Another emerald green ottoman sat at the foot of the king-size bed, making the contrast of the pristine white bed linen that much brighter.
It was an enormous bedroom, with a sitting room flanked by his and hers walk-in closets that she had to walk through to get to the bathroom.
There was a shower, a double vanity, and of course, a toilet, but it was the clawfoot tub that sat in front of an enormous gold-framed mirror that excited her.
When full of water, the bather would be forced to face their reflection, their feet pointed at the mirror that stretched up and covered the wall in front of them.
It was opulent, decadently sensual, and filled her mind with all sorts of naughty thoughts.
“Well, love? Will this suit your needs?”
So busy imagining all the things she could do with Maksim in the bathtub built for two, Kerrigan hadn’t heard him approach.
She met his warm stare in the mirror, looking at how casually he seemed to be leaning against the door frame. Ankles crossed, hands tucked into his pockets, suit coat flared back over his elbows. So sexy.
“Is there somewhere I can work? In private?”
“There’s a private office!” Thomas called from somewhere. “You can access it through a hidden door in the bookcase.”
Maksim lifted his brows to silently ask if that answered her question. Kerrigan nodded, and without looking away from her, tipped his head to shout back at Thomas, “Send someone to fetch Kerrigan’s bag from the car, please. My t
hings can wait until tomorrow.”
“Of course. Should I have them just leave it outside?”
“A knock to say they’ve arrived will be sufficient. Thank you, Thomas.”
“Certainly, Father. I had the staff stock the refrigerator with items for Miss Gray. I’ll, ah, see you tomorrow evening.”
“Thomas?”
“Yes?”
“If I find a single camera in this apartment, I’ll bribe my lovely mate with all manner of delights to bind as many ghosts to your person as she can manage.

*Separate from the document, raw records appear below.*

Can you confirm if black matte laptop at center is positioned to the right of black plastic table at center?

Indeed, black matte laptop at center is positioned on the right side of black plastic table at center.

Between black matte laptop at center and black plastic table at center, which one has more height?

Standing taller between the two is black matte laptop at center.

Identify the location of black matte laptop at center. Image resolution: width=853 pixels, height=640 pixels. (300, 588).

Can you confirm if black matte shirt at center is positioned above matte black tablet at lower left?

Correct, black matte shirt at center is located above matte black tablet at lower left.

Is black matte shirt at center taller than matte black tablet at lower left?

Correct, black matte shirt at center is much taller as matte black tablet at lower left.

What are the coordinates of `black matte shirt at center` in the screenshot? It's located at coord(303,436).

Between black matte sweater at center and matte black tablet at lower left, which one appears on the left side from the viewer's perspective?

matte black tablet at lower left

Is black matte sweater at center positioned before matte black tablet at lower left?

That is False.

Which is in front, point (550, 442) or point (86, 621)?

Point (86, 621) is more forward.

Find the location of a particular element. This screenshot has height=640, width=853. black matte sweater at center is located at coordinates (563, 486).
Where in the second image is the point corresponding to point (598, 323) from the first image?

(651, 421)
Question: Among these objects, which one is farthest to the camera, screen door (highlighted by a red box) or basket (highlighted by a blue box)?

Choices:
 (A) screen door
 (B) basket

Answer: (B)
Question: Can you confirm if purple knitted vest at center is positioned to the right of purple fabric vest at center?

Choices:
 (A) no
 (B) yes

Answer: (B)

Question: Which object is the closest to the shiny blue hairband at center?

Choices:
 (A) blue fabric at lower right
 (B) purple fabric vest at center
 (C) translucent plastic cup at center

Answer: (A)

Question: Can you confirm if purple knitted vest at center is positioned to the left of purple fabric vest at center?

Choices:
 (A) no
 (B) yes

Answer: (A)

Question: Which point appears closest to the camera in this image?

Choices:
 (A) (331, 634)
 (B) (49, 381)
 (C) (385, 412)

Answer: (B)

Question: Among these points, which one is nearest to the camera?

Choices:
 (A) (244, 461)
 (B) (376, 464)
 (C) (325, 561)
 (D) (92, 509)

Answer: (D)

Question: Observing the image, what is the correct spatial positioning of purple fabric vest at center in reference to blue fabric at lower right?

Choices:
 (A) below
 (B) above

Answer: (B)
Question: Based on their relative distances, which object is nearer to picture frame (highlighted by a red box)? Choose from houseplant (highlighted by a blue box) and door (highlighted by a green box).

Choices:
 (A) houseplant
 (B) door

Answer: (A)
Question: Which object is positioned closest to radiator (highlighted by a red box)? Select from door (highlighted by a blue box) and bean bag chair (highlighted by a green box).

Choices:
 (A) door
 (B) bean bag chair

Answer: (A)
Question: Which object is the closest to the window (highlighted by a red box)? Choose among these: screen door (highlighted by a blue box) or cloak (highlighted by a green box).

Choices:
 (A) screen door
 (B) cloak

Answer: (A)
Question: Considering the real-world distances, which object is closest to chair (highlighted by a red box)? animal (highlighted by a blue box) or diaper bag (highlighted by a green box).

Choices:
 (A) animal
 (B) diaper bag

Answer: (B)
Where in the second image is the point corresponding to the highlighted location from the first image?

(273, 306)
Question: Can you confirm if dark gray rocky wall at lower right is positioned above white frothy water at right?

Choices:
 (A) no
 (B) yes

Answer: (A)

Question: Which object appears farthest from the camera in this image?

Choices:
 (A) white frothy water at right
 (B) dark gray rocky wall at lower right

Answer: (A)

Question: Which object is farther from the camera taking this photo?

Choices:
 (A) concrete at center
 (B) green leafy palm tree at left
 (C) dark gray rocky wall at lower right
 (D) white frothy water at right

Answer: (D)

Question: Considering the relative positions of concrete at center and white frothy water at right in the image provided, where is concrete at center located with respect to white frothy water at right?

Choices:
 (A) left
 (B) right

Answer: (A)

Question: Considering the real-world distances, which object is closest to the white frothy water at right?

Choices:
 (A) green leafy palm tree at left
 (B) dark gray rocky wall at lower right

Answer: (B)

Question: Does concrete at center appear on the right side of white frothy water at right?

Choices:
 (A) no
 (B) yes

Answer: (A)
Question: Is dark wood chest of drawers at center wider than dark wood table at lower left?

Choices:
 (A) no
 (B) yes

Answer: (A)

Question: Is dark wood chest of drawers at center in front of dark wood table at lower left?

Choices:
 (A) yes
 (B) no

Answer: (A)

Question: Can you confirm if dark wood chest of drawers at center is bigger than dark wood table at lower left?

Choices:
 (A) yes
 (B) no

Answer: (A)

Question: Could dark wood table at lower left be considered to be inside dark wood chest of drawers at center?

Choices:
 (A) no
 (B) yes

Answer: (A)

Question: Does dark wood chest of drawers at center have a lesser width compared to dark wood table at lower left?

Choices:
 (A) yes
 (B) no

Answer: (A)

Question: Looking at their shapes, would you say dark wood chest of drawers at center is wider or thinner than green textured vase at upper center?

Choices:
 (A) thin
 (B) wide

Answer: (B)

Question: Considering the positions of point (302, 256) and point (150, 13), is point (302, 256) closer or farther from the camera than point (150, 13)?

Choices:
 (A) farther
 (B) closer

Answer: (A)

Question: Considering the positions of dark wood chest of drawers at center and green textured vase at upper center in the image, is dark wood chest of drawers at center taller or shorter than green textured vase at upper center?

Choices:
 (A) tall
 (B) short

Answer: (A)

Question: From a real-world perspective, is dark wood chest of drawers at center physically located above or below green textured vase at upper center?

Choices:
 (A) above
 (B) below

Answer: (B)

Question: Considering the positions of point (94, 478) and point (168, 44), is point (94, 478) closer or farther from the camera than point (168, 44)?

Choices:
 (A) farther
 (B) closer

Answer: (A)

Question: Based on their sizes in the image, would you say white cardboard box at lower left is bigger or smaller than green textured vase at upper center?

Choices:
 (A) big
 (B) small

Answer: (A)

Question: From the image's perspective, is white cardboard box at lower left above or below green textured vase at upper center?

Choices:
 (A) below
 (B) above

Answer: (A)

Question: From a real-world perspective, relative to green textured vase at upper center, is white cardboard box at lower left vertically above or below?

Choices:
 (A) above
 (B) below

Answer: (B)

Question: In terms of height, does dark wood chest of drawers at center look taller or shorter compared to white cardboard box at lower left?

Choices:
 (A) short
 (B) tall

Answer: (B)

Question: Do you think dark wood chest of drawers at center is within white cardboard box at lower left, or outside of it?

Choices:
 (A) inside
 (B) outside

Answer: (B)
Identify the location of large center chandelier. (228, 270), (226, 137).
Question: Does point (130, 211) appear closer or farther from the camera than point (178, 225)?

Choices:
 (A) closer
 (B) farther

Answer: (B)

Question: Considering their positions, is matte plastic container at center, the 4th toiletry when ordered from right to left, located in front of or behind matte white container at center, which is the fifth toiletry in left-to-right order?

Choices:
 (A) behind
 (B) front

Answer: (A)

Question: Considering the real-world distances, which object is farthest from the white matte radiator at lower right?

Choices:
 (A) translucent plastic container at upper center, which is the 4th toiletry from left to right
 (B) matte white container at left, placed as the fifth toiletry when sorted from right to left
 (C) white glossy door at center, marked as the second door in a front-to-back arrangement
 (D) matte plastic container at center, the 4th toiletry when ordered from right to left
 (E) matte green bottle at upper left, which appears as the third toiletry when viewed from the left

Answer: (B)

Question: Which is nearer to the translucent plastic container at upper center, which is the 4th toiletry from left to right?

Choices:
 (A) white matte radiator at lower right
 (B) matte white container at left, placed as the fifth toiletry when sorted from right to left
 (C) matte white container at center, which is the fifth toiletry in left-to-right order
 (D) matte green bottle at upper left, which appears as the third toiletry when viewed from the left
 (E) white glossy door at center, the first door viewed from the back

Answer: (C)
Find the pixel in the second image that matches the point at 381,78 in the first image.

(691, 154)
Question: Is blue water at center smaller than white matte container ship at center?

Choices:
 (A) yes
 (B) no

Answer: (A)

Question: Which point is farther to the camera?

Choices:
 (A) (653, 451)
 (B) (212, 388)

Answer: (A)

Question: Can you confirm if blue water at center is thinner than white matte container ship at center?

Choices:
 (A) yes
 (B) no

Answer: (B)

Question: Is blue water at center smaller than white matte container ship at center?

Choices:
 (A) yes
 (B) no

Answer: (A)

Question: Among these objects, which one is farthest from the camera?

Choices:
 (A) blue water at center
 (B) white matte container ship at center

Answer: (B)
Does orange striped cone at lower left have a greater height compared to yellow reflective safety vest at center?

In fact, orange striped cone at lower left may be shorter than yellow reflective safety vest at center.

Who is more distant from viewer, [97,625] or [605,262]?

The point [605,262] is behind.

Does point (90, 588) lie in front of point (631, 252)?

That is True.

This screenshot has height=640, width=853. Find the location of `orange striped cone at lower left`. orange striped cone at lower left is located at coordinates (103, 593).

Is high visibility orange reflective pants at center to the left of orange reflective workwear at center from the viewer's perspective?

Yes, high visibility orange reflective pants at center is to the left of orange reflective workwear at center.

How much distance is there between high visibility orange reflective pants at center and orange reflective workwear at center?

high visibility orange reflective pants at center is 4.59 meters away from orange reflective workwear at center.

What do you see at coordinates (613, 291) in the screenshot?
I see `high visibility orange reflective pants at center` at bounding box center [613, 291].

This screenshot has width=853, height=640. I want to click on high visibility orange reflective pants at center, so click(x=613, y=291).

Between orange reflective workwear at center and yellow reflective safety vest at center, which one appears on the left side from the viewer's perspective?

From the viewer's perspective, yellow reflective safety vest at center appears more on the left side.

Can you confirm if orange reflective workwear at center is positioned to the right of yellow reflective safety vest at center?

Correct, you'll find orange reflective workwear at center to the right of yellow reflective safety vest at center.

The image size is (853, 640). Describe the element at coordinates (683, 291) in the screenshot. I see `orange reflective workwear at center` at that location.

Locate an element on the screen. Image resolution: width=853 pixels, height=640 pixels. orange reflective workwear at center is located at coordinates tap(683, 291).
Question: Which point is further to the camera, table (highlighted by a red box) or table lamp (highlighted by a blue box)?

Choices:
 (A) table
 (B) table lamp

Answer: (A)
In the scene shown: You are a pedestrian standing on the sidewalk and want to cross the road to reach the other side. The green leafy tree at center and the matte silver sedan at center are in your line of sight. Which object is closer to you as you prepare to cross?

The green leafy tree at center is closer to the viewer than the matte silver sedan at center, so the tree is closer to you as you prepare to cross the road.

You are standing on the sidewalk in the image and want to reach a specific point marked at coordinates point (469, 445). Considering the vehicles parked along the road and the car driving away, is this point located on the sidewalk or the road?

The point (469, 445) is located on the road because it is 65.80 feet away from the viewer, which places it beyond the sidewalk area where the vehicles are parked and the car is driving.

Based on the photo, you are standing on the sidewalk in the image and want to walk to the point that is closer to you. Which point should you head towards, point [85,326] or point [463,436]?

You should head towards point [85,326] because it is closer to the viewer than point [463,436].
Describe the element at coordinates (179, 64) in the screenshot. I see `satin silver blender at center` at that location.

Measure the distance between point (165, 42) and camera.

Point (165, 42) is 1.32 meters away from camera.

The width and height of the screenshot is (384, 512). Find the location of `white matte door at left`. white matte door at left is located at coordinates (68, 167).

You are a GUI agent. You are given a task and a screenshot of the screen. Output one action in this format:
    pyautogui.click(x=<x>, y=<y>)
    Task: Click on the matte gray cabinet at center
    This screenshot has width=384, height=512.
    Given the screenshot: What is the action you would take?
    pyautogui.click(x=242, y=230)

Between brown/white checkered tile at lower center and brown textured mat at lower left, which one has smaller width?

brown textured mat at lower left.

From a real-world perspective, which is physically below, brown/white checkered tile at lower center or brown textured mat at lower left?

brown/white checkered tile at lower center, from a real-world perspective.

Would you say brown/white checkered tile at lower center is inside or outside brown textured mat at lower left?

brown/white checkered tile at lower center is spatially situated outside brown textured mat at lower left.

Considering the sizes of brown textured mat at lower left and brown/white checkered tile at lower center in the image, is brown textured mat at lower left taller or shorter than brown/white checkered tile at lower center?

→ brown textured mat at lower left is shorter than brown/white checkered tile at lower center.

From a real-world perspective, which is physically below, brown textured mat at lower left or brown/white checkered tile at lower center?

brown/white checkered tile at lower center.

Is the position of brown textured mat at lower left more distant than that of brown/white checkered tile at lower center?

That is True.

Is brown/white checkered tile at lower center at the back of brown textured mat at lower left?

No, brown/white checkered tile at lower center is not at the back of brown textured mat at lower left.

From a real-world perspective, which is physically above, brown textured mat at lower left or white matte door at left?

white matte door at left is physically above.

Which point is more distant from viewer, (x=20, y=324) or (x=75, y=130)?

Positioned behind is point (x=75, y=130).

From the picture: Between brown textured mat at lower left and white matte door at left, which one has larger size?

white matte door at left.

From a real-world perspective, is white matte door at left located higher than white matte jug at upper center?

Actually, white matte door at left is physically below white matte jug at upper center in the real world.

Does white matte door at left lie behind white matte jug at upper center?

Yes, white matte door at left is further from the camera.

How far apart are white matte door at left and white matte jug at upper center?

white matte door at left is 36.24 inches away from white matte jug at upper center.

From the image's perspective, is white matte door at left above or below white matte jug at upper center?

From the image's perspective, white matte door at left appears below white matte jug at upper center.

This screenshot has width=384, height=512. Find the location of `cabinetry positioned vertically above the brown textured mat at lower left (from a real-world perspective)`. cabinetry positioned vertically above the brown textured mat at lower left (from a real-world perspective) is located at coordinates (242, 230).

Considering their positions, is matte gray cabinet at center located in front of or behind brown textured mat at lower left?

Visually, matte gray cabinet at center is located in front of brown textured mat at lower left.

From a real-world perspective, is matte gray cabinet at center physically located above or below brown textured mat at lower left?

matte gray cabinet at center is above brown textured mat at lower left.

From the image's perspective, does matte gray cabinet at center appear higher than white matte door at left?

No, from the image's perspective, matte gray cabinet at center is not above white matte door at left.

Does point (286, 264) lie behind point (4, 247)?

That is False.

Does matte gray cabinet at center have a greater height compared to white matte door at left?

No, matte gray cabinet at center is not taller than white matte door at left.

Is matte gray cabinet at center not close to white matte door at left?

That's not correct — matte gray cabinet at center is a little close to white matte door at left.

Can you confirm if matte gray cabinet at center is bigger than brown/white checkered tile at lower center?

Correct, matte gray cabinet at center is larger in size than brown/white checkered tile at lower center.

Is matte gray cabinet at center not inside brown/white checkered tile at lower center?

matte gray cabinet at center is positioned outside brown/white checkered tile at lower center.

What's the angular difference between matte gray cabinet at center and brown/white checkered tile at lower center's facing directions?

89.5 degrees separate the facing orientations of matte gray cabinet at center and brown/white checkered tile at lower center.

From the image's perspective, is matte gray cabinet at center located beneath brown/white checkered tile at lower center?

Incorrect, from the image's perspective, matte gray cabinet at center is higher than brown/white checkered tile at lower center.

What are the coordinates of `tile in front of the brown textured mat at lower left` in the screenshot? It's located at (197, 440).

I have a feeling it will be a sizeable number.”
Maksim’s threat was met with a brief silence, and not long later, Thomas came in with an armful of trinkets, nodding with a tight, uncomfortable smile when he came in to retrieve a wooden owl perched in the soap dish.
Kerrigan bit down on her cheek to keep from laughing at the nervous glance Thomas shot her. He lifted up the owl, like it was a glass of champagne needed for a toast.
“Forgot about the cameras. That’s it then.”
“Are you certain?” Maksim purred dangerously.
“Erm…” Thomas juggled the knick-knacks to get his phone from his coat pocket, sending his maker another quick smile that seemed genuine enough.
“Theresa, the cameras in the Green Room, where are they?” Theresa must have started to list them off, because Thomas made affirmative noises intermittently while looking at his haul.
“Bloody hell! No, no, don’t turn them on. My maker will be taking up residence with his Bride, and their privacy is of the utmost importance. Well, yes. I’ve only got the one. Senator Locke? What… bugger! Yes, yes. On my way.”
Thomas hung up, accepting the metal trash bin Kerrigan offered him to hold all his toys. “Missed one in the dressing room. Right. Well, things to do. Goodnight.”
Thomas took off at a nice clip, making it really hard to keep her composure when she heard him swear under his breath from the next room.
“Oh, sod you! What the bloody hell is it doing up there?”
The door to the suite slammed shut a few seconds later, and Maksim took one hand out of his pocket in order to point at the floor in front of him.
Kerrigan took her time, feeling her temperature rise with every click of her heels on the marble floors. By the time she crossed the room to him, her inner thighs were slick with arousal.